■ Job item:
Beginning with the line that holds "(36) الفرقة السمفونية" in the data below, give again every line through the one that holds "الادب والفن", exactly as written.

■ Records supplied:

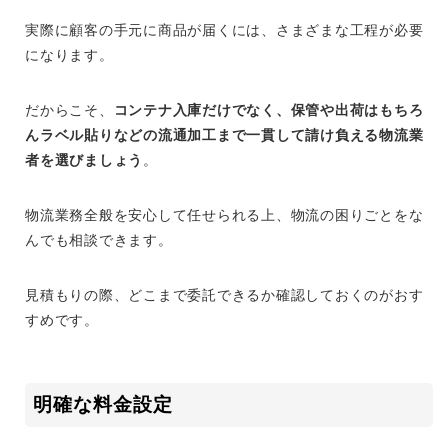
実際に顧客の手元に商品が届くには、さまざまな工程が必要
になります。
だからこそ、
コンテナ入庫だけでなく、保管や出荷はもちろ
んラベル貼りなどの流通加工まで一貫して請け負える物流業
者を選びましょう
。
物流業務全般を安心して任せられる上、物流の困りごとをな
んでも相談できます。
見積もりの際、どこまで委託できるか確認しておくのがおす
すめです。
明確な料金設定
---
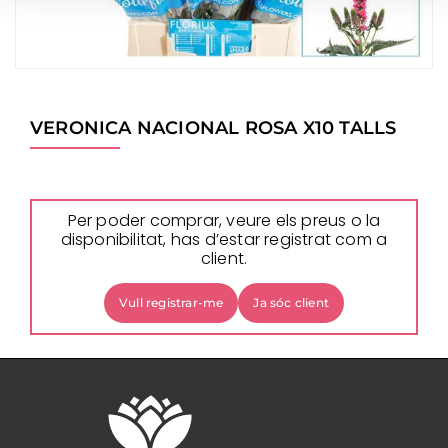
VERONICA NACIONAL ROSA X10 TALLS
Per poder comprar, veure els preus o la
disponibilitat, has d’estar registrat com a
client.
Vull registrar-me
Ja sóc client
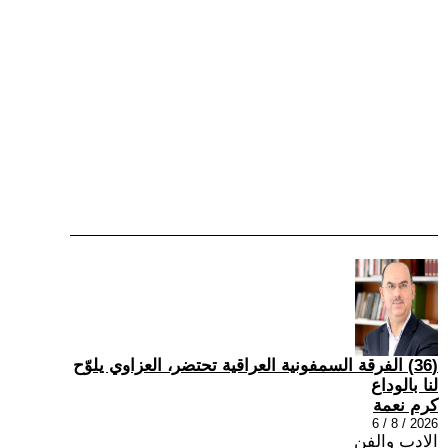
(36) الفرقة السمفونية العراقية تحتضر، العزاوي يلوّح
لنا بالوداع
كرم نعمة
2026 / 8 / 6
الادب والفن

■ Answer to the problem:
(36) الفرقة السمفونية العراقية تحتضر، العزاوي يلوّح
لنا بالوداع
كرم نعمة
2026 / 8 / 6
الادب والفن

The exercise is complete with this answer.